Write out again, word for word, every line of text in the listing below, and leave the pictures out of your answer.

— Supplied records —
▬▬▬▬▬▬

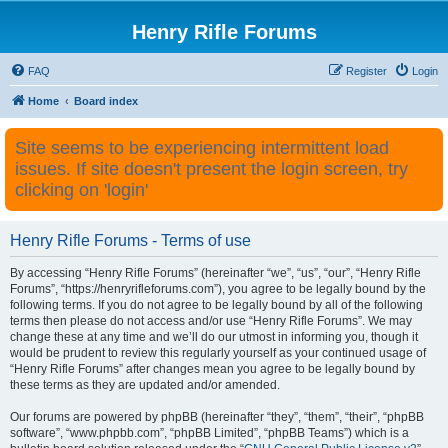
Henry Rifle Forums
FAQ
Register
Login
Home
Board index
Site seems to be experiencing intermittent load
issues. If site doesn't present the login screen, try
clicking on 'login'
Henry Rifle Forums - Terms of use
By accessing “Henry Rifle Forums” (hereinafter “we”, “us”, “our”, “Henry Rifle
Forums”, “https://henryrifleforums.com”), you agree to be legally bound by the
following terms. If you do not agree to be legally bound by all of the following
terms then please do not access and/or use “Henry Rifle Forums”. We may
change these at any time and we’ll do our utmost in informing you, though it
would be prudent to review this regularly yourself as your continued usage of
“Henry Rifle Forums” after changes mean you agree to be legally bound by
these terms as they are updated and/or amended.
Our forums are powered by phpBB (hereinafter “they”, “them”, “their”, “phpBB
software”, “www.phpbb.com”, “phpBB Limited”, “phpBB Teams”) which is a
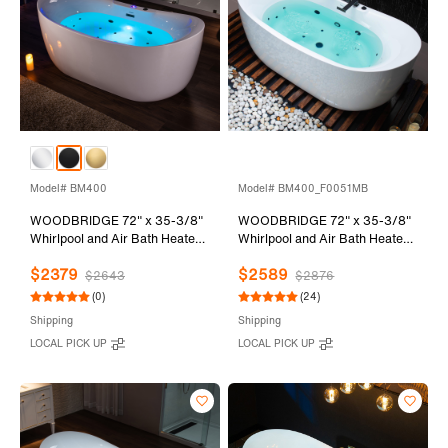
Model# BM400
Model# BM400_F0051MB
WOODBRIDGE 72" x 35-3/8"
WOODBRIDGE 72" x 35-3/8"
Whirlpool and Air Bath Heated
Whirlpool and Air Bath Heated
Soaking Combination Tub with
Soaking Combination Tub with
$2379
$2589
Adjustable Speed Air Blower
Adjustable Speed Air Blower,
$2643
$2876
and Display Control Panel,
Tub Filler, and LED control
(0)
(24)
Matte Black Finish Trim and
panel, Matte Black Finish Trim
Shipping
Shipping
Drain Kit, BM400
and Drain Kit,
LOCAL PICK UP
LOCAL PICK UP
BM400+F0051MB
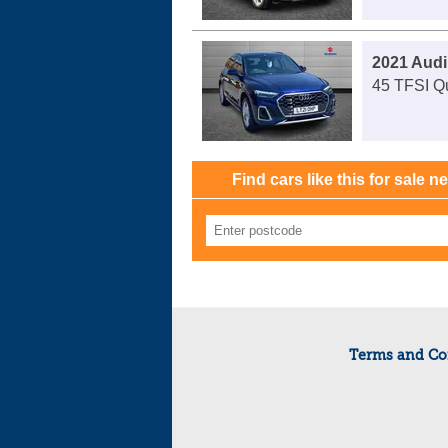
2021 Audi
45 TFSI Qu
Find cars like this for sale n
Terms and Co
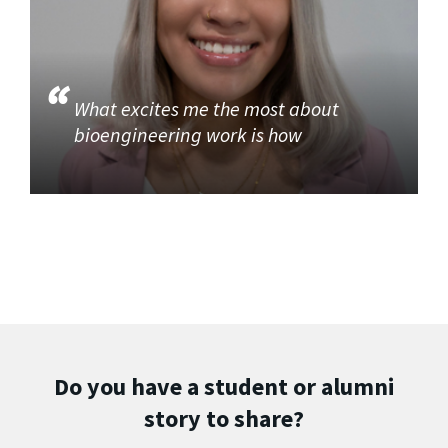
What excites me the most about
bioengineering work is how
Do you have a student or alumni
story to share?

▬▬▬▬▬▬

— Output —
Henry Rifle Forums
FAQ
Register
Login
Home
Board index
Site seems to be experiencing intermittent load
issues. If site doesn't present the login screen, try
clicking on 'login'
Henry Rifle Forums - Terms of use
By accessing “Henry Rifle Forums” (hereinafter “we”, “us”, “our”, “Henry Rifle
Forums”, “https://henryrifleforums.com”), you agree to be legally bound by the
following terms. If you do not agree to be legally bound by all of the following
terms then please do not access and/or use “Henry Rifle Forums”. We may
change these at any time and we’ll do our utmost in informing you, though it
would be prudent to review this regularly yourself as your continued usage of
“Henry Rifle Forums” after changes mean you agree to be legally bound by
these terms as they are updated and/or amended.
Our forums are powered by phpBB (hereinafter “they”, “them”, “their”, “phpBB
software”, “www.phpbb.com”, “phpBB Limited”, “phpBB Teams”) which is a
Model# BM400
Model# BM400_F0051MB
WOODBRIDGE 72" x 35-3/8"
WOODBRIDGE 72" x 35-3/8"
Whirlpool and Air Bath Heated
Whirlpool and Air Bath Heated
Soaking Combination Tub with
Soaking Combination Tub with
$2379
$2589
Adjustable Speed Air Blower
Adjustable Speed Air Blower,
$2643
$2876
and Display Control Panel,
Tub Filler, and LED control
(0)
(24)
Matte Black Finish Trim and
panel, Matte Black Finish Trim
Shipping
Shipping
Drain Kit, BM400
and Drain Kit,
LOCAL PICK UP
LOCAL PICK UP
BM400+F0051MB
2021 Audi
45 TFSI Qu
Find cars like this for sale n
Terms and Co
What excites me the most about
bioengineering work is how
Do you have a student or alumni
story to share?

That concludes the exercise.